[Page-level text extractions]
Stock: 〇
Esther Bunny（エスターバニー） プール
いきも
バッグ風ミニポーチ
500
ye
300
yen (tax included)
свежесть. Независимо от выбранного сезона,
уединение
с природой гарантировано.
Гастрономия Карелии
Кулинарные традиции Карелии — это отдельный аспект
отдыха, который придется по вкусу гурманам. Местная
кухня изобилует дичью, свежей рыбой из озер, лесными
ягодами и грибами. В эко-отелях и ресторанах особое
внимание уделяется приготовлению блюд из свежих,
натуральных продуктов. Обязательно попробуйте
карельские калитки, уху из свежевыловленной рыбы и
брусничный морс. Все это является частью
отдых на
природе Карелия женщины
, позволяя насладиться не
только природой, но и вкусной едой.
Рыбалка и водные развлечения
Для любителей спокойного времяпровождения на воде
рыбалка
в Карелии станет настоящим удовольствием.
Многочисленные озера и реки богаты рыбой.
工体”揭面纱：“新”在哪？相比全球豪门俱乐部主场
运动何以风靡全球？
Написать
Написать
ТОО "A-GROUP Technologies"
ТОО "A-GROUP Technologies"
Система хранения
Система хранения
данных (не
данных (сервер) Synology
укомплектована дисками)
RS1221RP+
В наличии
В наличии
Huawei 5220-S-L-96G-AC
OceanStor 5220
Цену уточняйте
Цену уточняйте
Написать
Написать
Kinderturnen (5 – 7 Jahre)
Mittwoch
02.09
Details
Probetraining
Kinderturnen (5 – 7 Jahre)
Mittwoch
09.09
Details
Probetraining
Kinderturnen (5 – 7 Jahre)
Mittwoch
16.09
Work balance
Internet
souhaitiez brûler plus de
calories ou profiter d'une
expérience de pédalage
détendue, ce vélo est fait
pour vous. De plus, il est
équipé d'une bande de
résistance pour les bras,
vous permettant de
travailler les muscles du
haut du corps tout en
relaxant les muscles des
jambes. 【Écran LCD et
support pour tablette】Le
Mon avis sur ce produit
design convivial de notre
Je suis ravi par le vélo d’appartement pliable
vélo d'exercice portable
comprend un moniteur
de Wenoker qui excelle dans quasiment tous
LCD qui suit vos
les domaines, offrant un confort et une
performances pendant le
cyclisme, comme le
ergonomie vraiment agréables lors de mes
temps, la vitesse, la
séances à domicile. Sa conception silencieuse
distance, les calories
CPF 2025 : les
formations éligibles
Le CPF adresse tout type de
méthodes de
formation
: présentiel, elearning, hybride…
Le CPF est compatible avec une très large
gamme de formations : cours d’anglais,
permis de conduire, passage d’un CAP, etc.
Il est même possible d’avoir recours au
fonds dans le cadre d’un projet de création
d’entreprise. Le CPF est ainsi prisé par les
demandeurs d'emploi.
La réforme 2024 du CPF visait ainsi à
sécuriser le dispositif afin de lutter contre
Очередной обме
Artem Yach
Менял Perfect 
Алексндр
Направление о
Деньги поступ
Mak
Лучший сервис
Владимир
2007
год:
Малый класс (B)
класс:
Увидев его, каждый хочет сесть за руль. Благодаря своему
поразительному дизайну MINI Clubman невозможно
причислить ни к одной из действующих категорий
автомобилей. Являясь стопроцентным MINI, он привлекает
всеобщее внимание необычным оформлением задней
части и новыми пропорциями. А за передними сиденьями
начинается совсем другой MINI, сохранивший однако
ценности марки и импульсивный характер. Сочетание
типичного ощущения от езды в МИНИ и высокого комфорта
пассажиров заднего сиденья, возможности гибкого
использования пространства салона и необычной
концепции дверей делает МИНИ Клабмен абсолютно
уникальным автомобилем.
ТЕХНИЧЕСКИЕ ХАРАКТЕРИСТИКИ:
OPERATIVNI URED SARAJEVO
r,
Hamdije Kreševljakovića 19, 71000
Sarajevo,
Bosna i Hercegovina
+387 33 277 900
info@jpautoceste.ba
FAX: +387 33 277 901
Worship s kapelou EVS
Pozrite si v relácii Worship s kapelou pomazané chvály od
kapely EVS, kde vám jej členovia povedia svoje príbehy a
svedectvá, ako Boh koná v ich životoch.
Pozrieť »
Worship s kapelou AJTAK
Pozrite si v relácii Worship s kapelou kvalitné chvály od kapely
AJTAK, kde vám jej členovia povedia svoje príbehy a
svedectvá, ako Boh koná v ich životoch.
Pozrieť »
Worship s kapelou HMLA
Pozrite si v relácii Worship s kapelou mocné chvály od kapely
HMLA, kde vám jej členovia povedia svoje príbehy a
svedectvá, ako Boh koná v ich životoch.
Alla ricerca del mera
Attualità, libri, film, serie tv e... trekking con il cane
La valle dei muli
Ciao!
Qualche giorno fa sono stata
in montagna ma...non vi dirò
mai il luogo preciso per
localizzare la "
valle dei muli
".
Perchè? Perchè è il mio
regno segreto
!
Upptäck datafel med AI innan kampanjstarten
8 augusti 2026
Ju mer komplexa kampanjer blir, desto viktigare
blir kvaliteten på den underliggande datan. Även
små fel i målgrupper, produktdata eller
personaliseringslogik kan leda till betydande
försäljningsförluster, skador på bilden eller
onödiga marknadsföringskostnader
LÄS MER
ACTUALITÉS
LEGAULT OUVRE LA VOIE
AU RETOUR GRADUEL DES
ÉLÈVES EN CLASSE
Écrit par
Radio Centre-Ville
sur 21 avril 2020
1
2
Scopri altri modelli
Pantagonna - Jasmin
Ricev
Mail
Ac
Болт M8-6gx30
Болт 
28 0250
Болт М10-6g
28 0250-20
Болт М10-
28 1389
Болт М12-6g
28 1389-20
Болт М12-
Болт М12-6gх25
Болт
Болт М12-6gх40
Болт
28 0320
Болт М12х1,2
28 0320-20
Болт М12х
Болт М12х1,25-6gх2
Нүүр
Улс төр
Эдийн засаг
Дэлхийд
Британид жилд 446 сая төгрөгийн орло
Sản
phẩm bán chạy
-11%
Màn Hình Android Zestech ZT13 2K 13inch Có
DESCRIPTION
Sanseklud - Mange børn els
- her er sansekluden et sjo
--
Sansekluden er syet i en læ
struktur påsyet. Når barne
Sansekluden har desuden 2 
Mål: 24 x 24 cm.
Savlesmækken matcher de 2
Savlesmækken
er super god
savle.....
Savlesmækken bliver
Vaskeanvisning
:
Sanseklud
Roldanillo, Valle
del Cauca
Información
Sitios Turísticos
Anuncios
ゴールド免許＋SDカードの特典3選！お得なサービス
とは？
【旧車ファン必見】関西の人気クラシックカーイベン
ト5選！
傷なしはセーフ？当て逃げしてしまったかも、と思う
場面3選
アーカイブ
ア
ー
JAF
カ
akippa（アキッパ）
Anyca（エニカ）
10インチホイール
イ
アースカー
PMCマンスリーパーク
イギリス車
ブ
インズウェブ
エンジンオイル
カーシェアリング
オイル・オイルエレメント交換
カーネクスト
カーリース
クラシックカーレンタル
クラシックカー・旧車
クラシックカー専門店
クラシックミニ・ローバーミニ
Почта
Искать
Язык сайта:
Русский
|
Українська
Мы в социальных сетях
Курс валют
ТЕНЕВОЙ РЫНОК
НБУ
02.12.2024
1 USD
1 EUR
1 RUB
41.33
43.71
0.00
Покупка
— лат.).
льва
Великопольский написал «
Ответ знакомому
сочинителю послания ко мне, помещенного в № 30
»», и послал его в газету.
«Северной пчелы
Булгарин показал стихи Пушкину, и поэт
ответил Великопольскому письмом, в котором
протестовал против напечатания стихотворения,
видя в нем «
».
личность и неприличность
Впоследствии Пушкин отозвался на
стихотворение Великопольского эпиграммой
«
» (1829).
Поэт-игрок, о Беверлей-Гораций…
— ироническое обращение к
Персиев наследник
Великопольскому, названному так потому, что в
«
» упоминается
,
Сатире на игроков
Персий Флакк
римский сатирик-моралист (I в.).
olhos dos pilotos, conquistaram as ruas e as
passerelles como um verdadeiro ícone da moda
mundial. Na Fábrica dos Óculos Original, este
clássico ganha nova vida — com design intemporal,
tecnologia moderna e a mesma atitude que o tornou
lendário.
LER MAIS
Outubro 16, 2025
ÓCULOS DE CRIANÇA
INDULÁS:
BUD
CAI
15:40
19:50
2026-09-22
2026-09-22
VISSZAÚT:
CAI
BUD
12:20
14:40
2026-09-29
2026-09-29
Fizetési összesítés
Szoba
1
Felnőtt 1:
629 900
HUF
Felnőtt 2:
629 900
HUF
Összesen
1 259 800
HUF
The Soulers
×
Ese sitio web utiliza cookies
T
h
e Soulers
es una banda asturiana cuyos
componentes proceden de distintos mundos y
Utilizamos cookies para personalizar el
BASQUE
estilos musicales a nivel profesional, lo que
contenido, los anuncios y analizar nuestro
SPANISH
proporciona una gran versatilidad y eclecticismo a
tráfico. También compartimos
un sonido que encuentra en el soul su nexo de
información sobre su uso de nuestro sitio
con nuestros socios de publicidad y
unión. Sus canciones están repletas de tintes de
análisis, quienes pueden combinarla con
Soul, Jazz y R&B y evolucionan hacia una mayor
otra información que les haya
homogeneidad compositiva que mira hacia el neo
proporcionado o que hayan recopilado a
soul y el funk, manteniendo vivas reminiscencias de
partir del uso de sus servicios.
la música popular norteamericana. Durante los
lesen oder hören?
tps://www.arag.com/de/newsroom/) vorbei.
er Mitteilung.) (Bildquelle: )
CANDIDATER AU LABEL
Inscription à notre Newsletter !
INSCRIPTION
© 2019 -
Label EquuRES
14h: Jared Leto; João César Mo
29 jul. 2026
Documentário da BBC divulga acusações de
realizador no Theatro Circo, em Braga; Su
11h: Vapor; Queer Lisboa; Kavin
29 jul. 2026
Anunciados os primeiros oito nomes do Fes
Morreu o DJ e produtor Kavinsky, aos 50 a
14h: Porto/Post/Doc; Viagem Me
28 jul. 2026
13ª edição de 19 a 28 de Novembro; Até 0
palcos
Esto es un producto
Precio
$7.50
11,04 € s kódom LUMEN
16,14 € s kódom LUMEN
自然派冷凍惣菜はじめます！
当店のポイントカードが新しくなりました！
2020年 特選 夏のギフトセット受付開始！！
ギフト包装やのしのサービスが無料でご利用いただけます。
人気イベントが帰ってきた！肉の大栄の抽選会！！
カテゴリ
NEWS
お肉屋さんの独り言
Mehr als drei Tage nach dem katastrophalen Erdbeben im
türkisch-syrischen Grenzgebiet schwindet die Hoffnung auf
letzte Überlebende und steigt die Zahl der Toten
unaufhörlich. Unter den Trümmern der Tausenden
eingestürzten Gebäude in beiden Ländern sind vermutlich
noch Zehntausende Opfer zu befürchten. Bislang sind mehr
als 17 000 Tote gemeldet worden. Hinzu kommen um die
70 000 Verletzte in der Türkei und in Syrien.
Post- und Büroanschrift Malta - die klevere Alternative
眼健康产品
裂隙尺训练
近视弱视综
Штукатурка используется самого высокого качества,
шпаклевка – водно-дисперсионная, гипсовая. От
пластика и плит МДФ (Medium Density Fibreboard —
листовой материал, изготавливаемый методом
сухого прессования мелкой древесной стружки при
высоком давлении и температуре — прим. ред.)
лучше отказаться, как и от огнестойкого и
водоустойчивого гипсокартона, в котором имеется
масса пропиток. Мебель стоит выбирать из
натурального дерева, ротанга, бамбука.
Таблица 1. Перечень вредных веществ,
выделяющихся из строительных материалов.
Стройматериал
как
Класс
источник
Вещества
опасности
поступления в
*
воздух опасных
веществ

Activity: Print, without alteration, only the lines above between the one holding "ゴールド免許＋SDカードの特典3選！お得なサービス" and the one holding "mundial. Na Fábrica dos Óculos Original, este", inclusive.

Response for this exercise:
ゴールド免許＋SDカードの特典3選！お得なサービス
とは？
【旧車ファン必見】関西の人気クラシックカーイベン
ト5選！
傷なしはセーフ？当て逃げしてしまったかも、と思う
場面3選
アーカイブ
ア
ー
JAF
カ
akippa（アキッパ）
Anyca（エニカ）
10インチホイール
イ
アースカー
PMCマンスリーパーク
イギリス車
ブ
インズウェブ
エンジンオイル
カーシェアリング
オイル・オイルエレメント交換
カーネクスト
カーリース
クラシックカーレンタル
クラシックカー・旧車
クラシックカー専門店
クラシックミニ・ローバーミニ
Почта
Искать
Язык сайта:
Русский
|
Українська
Мы в социальных сетях
Курс валют
ТЕНЕВОЙ РЫНОК
НБУ
02.12.2024
1 USD
1 EUR
1 RUB
41.33
43.71
0.00
Покупка
— лат.).
льва
Великопольский написал «
Ответ знакомому
сочинителю послания ко мне, помещенного в № 30
»», и послал его в газету.
«Северной пчелы
Булгарин показал стихи Пушкину, и поэт
ответил Великопольскому письмом, в котором
протестовал против напечатания стихотворения,
видя в нем «
».
личность и неприличность
Впоследствии Пушкин отозвался на
стихотворение Великопольского эпиграммой
«
» (1829).
Поэт-игрок, о Беверлей-Гораций…
— ироническое обращение к
Персиев наследник
Великопольскому, названному так потому, что в
«
» упоминается
,
Сатире на игроков
Персий Флакк
римский сатирик-моралист (I в.).
olhos dos pilotos, conquistaram as ruas e as
passerelles como um verdadeiro ícone da moda
mundial. Na Fábrica dos Óculos Original, este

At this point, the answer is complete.